Front End #
Overview #
The role of the Front-End is to collect the light of the VLT and to deliver it to the Fiber Link, connecting the Front-End to the spectrograph. Its objectives are to:
- Couple at least 50% of the planet light into one of six fibers surrounding the star;
- Avoid to the maximum stellar contamination on those fibers, which translates in reaching high contrast level <2.10-4 at the fiber level.
Many challenges are facing the Front-End because it is ground-based, works in the visible and the planet is at only 2 diffraction-limit elements from the star (nearly as close as it is theoretically possible to observe it). Mostly 2 sub-systems will help reach such goals, namely the Coronagraphic Integral Field Unit (C-IFU) and the eXtreme Adaptive Optics system (XAO). Other identified systems can be seen in the preliminary Front-End functionnal scheme shown below.
End-to-end simulations demonstrate that, under median Paranal conditions (0.75" seeing, 9.5m/s wind speed, 52° elevation), RISTRETTO would reach the desired performance, with some margin.
The coronagraphic IFU #
The IFU samples the focal plane with 7 hexagonal spaxels. Each spaxel is made of an hexagonal lenslet that focus light onto a Single-Mode Fiber (SMF). 1 spaxel is centered on the star and is surrounded by a ring of 6 others, at a radius of 37 milli-arcsecond (mas), where should be (hopefully) a planet. Its peculiarity resides in the use of SMF that whose mode is unique and of a fixed gaussian shape. Their field-of-view is therefore gaussian as well, so that the IFU presents blind spots between hexagones. The position angle of the planet being a priori unknown, rotating the IFU by 30° is therefore required to uniformize its transmssion.
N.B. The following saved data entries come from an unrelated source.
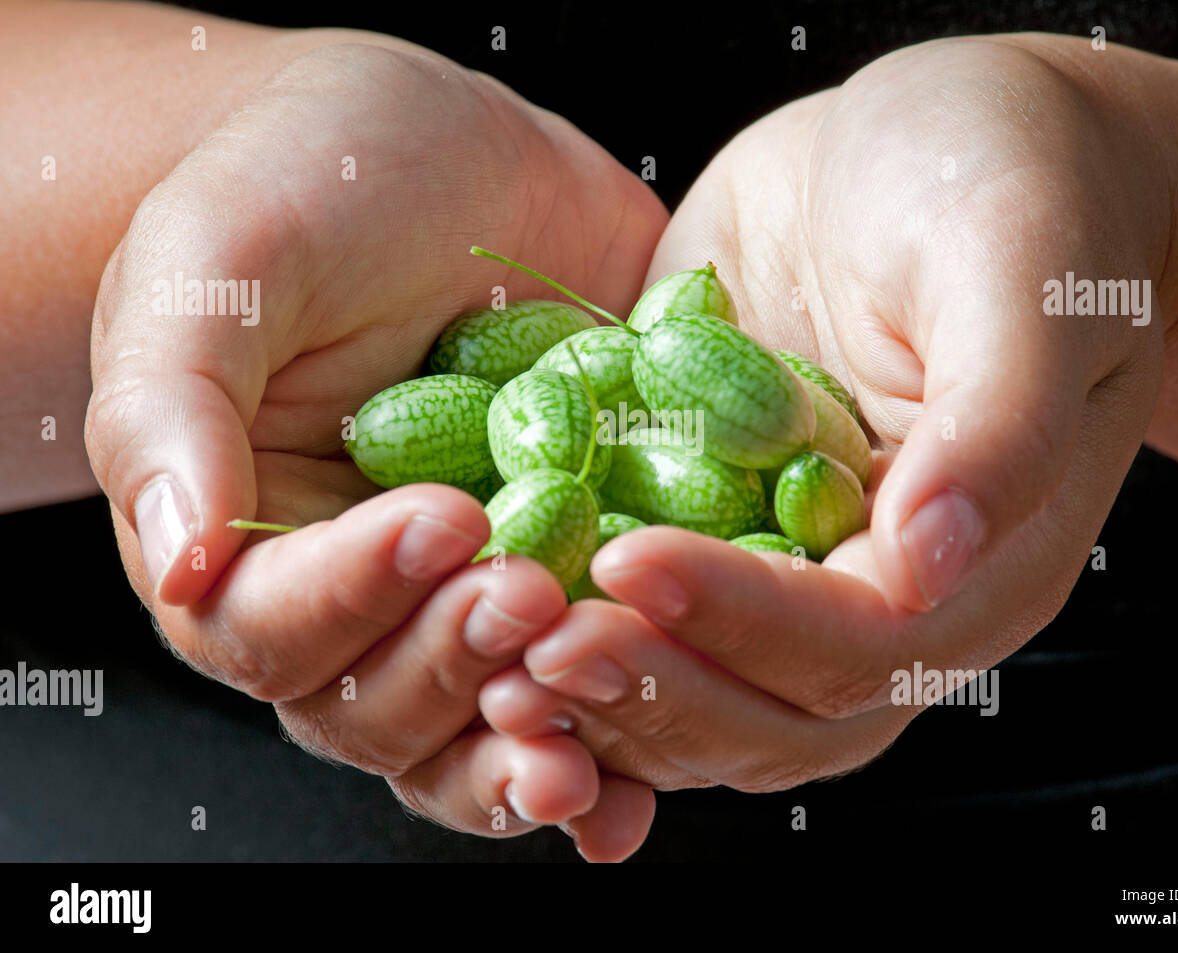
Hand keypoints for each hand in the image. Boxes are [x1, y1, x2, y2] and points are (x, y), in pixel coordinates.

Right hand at [86, 41, 664, 857]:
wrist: (444, 148)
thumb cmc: (302, 183)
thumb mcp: (219, 257)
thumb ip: (175, 403)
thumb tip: (181, 558)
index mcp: (245, 537)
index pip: (269, 624)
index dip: (351, 596)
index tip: (441, 517)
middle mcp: (352, 591)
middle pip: (377, 703)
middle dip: (455, 663)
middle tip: (533, 593)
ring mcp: (466, 590)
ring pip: (474, 723)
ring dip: (530, 737)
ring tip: (599, 712)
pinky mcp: (569, 568)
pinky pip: (580, 681)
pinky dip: (616, 730)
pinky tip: (654, 756)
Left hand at [476, 35, 1177, 792]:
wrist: (936, 139)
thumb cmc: (1016, 183)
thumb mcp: (1020, 274)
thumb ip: (996, 423)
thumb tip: (928, 559)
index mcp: (978, 565)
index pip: (854, 644)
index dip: (741, 622)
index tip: (630, 562)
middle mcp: (881, 597)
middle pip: (767, 708)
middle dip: (653, 686)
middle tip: (537, 643)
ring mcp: (787, 569)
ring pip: (698, 695)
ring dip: (600, 693)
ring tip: (496, 654)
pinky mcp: (709, 523)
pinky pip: (641, 614)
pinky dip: (575, 629)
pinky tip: (488, 605)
Becasue of this unique mode, not every photons is allowed into the fiber. For a photon to enter the fiber, its corresponding electric-field must be gaussian. Any deviation reduces coupling into the fiber. The challenge of the coronagraphic IFU is to make the planet look as close as possible to the fiber mode, while making the star as far as possible so that it is not coupled to the fiber. This is what is commonly called a “nuller” device.
Several such solutions were proposed in the past, but they all suffer from rather low transmission (and even unacceptibly low when considering several days on integration time on a VLT!). For RISTRETTO, we developped a nealry optimal solution, based on a Phase Induced Amplitude Apodizer (PIAA; Guyon et al. 2003). The PIAA is an optics that reshapes top-hat telescope illumination into a gaussian one, while preserving transmission and spatial resolution. A perfect match to the SMF to improve coupling! It is however very complex to manufacture. We reoptimized the original solution to improve its manufacturability, and converged to a partially diffractive solution that enables nulling over the IFU, which we call PIAA-nuller (PIAAN). We end up with a system increasing contrast and transmission at the same time!
The PIAAN concept is currently in prototyping phase.
XAO System #
In order to obtain the required performances, one need an XAO system working in the Visible. Given the brightness of the target it is possible to make an AO system with a wavefron sensor in the infrared while keeping the visible light for the science.
The current design is to make a woofer tweeter system:
- LODM: 11x11 actuator,
- HODM: >= 40x40 actuator.
The main wavefront sensor will be pyramid wavefront sensor (possibly unmodulated) in the infrared. A second finer wavefront sensor (possibly Zernicke), also sensitive to phase discontinuities closer to the science band. It is also clear that a low order deformable mirror is necessary in the science band to tackle the NCPA.